+++ DATA

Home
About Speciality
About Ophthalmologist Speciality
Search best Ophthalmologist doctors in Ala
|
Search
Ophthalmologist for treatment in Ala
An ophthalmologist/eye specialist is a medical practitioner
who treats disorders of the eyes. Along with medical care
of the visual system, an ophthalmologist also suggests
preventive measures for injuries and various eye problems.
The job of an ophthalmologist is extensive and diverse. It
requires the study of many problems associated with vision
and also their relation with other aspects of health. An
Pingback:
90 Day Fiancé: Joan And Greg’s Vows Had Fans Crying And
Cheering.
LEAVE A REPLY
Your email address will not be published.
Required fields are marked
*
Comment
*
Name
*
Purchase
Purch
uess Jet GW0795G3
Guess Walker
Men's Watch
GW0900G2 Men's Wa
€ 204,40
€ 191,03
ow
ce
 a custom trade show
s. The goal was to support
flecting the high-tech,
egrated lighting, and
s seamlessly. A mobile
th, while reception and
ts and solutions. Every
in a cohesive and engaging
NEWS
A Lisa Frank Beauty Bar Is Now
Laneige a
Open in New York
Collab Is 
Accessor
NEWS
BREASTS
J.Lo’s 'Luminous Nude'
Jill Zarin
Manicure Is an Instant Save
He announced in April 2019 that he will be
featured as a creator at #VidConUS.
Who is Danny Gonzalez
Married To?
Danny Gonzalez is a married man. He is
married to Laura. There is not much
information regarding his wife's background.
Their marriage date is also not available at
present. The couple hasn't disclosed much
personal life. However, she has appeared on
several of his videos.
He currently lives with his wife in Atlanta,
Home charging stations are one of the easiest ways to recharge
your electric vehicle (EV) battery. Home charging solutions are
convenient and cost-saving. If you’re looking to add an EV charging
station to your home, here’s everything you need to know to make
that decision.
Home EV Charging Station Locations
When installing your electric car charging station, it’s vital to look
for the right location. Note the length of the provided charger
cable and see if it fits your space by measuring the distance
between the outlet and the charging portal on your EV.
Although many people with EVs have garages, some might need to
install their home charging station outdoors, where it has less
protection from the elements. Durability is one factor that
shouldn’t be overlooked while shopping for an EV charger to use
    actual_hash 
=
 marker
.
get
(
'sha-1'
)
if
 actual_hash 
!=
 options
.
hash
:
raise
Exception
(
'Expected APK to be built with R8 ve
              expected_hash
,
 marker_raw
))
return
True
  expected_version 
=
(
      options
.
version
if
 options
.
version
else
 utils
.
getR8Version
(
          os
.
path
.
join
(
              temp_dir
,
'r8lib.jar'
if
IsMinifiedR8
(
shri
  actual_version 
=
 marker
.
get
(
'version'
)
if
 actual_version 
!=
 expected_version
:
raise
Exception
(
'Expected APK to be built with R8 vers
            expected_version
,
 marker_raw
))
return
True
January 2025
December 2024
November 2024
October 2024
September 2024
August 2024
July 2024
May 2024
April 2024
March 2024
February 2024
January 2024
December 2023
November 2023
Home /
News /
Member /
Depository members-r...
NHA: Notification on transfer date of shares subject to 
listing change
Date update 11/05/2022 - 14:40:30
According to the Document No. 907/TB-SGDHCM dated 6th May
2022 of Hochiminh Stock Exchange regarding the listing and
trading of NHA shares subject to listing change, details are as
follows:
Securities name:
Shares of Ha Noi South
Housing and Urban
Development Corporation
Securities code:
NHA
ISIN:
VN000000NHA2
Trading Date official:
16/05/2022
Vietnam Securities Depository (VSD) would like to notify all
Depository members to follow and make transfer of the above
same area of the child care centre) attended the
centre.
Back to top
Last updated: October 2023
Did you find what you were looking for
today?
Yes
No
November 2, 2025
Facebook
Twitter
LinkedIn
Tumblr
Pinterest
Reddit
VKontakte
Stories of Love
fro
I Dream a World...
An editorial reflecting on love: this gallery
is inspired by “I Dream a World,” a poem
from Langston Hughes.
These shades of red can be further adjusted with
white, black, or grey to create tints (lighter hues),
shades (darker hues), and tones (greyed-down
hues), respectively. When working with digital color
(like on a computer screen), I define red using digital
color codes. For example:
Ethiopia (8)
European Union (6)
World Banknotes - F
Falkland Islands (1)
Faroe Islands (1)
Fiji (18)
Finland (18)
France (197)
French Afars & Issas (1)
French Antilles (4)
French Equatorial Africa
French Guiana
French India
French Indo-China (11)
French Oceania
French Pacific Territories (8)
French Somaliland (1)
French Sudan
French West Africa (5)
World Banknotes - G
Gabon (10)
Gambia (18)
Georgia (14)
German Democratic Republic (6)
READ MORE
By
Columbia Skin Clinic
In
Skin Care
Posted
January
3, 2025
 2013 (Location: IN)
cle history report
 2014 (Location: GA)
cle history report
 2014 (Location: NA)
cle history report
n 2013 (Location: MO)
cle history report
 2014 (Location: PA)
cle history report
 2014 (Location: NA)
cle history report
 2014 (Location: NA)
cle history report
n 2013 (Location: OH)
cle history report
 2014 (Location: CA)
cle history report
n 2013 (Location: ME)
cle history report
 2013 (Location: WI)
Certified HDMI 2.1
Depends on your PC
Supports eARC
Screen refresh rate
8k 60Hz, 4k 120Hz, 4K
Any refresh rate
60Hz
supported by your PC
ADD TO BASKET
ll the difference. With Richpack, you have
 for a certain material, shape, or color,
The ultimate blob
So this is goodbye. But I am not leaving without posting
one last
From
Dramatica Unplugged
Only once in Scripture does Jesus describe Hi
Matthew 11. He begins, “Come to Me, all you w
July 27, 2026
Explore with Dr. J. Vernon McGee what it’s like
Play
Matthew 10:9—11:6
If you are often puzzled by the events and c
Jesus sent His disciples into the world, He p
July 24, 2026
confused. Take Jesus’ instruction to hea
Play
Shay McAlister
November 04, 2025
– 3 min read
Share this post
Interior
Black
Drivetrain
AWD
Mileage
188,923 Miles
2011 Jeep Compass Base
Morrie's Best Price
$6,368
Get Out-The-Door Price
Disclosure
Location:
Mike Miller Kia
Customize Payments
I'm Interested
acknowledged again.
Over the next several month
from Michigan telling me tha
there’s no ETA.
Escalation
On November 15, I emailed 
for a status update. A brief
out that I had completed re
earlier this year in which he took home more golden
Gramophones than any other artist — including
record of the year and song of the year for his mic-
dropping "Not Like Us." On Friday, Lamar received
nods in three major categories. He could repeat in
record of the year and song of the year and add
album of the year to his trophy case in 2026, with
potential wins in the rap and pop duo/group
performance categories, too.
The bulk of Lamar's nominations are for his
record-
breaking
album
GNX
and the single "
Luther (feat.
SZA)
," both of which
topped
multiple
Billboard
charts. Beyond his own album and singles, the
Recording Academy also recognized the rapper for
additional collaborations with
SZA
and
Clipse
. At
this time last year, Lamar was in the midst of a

++++++

**YOUR ASSIGNMENT:**
Reproduce every line of the items above word for word, keeping each line as it appears.

**WRITTEN RESPONSE:**
Home
About Speciality
About Ophthalmologist Speciality
Search best Ophthalmologist doctors in Ala
|
Search
Ophthalmologist for treatment in Ala
An ophthalmologist/eye specialist is a medical practitioner
who treats disorders of the eyes. Along with medical care
of the visual system, an ophthalmologist also suggests
preventive measures for injuries and various eye problems.
The job of an ophthalmologist is extensive and diverse. It
requires the study of many problems associated with vision
and also their relation with other aspects of health. An
Pingback:
90 Day Fiancé: Joan And Greg’s Vows Had Fans Crying And
Cheering.
LEAVE A REPLY
Your email address will not be published.
Required fields are marked
*
Comment
*
Name
*
Purchase
Purch
uess Jet GW0795G3
Guess Walker
Men's Watch
GW0900G2 Men's Wa
€ 204,40
€ 191,03
ow
ce
 a custom trade show
s. The goal was to support
flecting the high-tech,
egrated lighting, and
s seamlessly. A mobile
th, while reception and
ts and solutions. Every
in a cohesive and engaging
NEWS
A Lisa Frank Beauty Bar Is Now
Laneige a
Open in New York
Collab Is 
Accessor
NEWS
BREASTS
J.Lo’s 'Luminous Nude'
Jill Zarin
Manicure Is an Instant Save
He announced in April 2019 that he will be
featured as a creator at #VidConUS.
Who is Danny Gonzalez
Married To?
Danny Gonzalez is a married man. He is
married to Laura. There is not much
information regarding his wife's background.
Their marriage date is also not available at
present. The couple hasn't disclosed much
personal life. However, she has appeared on
several of his videos.
He currently lives with his wife in Atlanta,
Home charging stations are one of the easiest ways to recharge
your electric vehicle (EV) battery. Home charging solutions are
convenient and cost-saving. If you’re looking to add an EV charging
station to your home, here’s everything you need to know to make
that decision.
Home EV Charging Station Locations
When installing your electric car charging station, it’s vital to look
for the right location. Note the length of the provided charger
cable and see if it fits your space by measuring the distance
between the outlet and the charging portal on your EV.
Although many people with EVs have garages, some might need to
install their home charging station outdoors, where it has less
protection from the elements. Durability is one factor that
shouldn’t be overlooked while shopping for an EV charger to use
    actual_hash 
=
 marker
.
get
(
'sha-1'
)
if
 actual_hash 
!=
 options
.
hash
:
raise
Exception
(
'Expected APK to be built with R8 ve
              expected_hash
,
 marker_raw
))
return
True
  expected_version 
=
(
      options
.
version
if
 options
.
version
else
 utils
.
getR8Version
(
          os
.
path
.
join
(
              temp_dir
,
'r8lib.jar'
if
IsMinifiedR8
(
shri
  actual_version 
=
 marker
.
get
(
'version'
)
if
 actual_version 
!=
 expected_version
:
raise
Exception
(
'Expected APK to be built with R8 vers
            expected_version
,
 marker_raw
))
return
True
January 2025
December 2024
November 2024
October 2024
September 2024
August 2024
July 2024
May 2024
April 2024
March 2024
February 2024
January 2024
December 2023
November 2023
Home /
News /
Member /
Depository members-r...
NHA: Notification on transfer date of shares subject to 
listing change
Date update 11/05/2022 - 14:40:30
According to the Document No. 907/TB-SGDHCM dated 6th May
2022 of Hochiminh Stock Exchange regarding the listing and
trading of NHA shares subject to listing change, details are as
follows:
Securities name:
Shares of Ha Noi South
Housing and Urban
Development Corporation
Securities code:
NHA
ISIN:
VN000000NHA2
Trading Date official:
16/05/2022
Vietnam Securities Depository (VSD) would like to notify all
Depository members to follow and make transfer of the above
same area of the child care centre) attended the
centre.
Back to top
Last updated: October 2023
Did you find what you were looking for
today?
Yes
No
November 2, 2025
Facebook
Twitter
LinkedIn
Tumblr
Pinterest
Reddit
VKontakte
Stories of Love
fro
I Dream a World...
An editorial reflecting on love: this gallery
is inspired by “I Dream a World,” a poem
from Langston Hughes.
These shades of red can be further adjusted with
white, black, or grey to create tints (lighter hues),
shades (darker hues), and tones (greyed-down
hues), respectively. When working with digital color
(like on a computer screen), I define red using digital
color codes. For example:
Ethiopia (8)
European Union (6)
World Banknotes - F
Falkland Islands (1)
Faroe Islands (1)
Fiji (18)
Finland (18)
France (197)
French Afars & Issas (1)
French Antilles (4)
French Equatorial Africa
French Guiana
French India
French Indo-China (11)
French Oceania
French Pacific Territories (8)
French Somaliland (1)
French Sudan
French West Africa (5)
World Banknotes - G
Gabon (10)
Gambia (18)
Georgia (14)
German Democratic Republic (6)
READ MORE
By
Columbia Skin Clinic
In
Skin Care
Posted
January
3, 2025
 2013 (Location: IN)
cle history report
 2014 (Location: GA)
cle history report
 2014 (Location: NA)
cle history report
n 2013 (Location: MO)
cle history report
 2014 (Location: PA)
cle history report
 2014 (Location: NA)
cle history report
 2014 (Location: NA)
cle history report
n 2013 (Location: OH)
cle history report
 2014 (Location: CA)
cle history report
n 2013 (Location: ME)
cle history report
 2013 (Location: WI)
Certified HDMI 2.1
Depends on your PC
Supports eARC
Screen refresh rate
8k 60Hz, 4k 120Hz, 4K
Any refresh rate
60Hz
supported by your PC
ADD TO BASKET
ll the difference. With Richpack, you have
 for a certain material, shape, or color,
The ultimate blob
So this is goodbye. But I am not leaving without posting
one last
From
Dramatica Unplugged
Only once in Scripture does Jesus describe Hi
Matthew 11. He begins, “Come to Me, all you w
July 27, 2026
Explore with Dr. J. Vernon McGee what it’s like
Play
Matthew 10:9—11:6
If you are often puzzled by the events and c
Jesus sent His disciples into the world, He p
July 24, 2026
confused. Take Jesus’ instruction to hea
Play
Shay McAlister
November 04, 2025
– 3 min read
Share this post
Interior
Black
Drivetrain
AWD
Mileage
188,923 Miles
2011 Jeep Compass Base
Morrie's Best Price
$6,368
Get Out-The-Door Price
Disclosure
Location:
Mike Miller Kia
Customize Payments
I'm Interested
acknowledged again.
Over the next several month
from Michigan telling me tha
there’s no ETA.
Escalation
On November 15, I emailed 
for a status update. A brief
out that I had completed re
earlier this year in which he took home more golden
Gramophones than any other artist — including
record of the year and song of the year for his mic-
dropping "Not Like Us." On Friday, Lamar received
nods in three major categories. He could repeat in
record of the year and song of the year and add
album of the year to his trophy case in 2026, with
potential wins in the rap and pop duo/group
performance categories, too.
The bulk of Lamar's nominations are for his
record-
breaking
album
GNX
and the single "
Luther (feat.
SZA)
," both of which
topped
multiple
Billboard
charts. Beyond his own album and singles, the
Recording Academy also recognized the rapper for
additional collaborations with
SZA
and
Clipse
. At
this time last year, Lamar was in the midst of a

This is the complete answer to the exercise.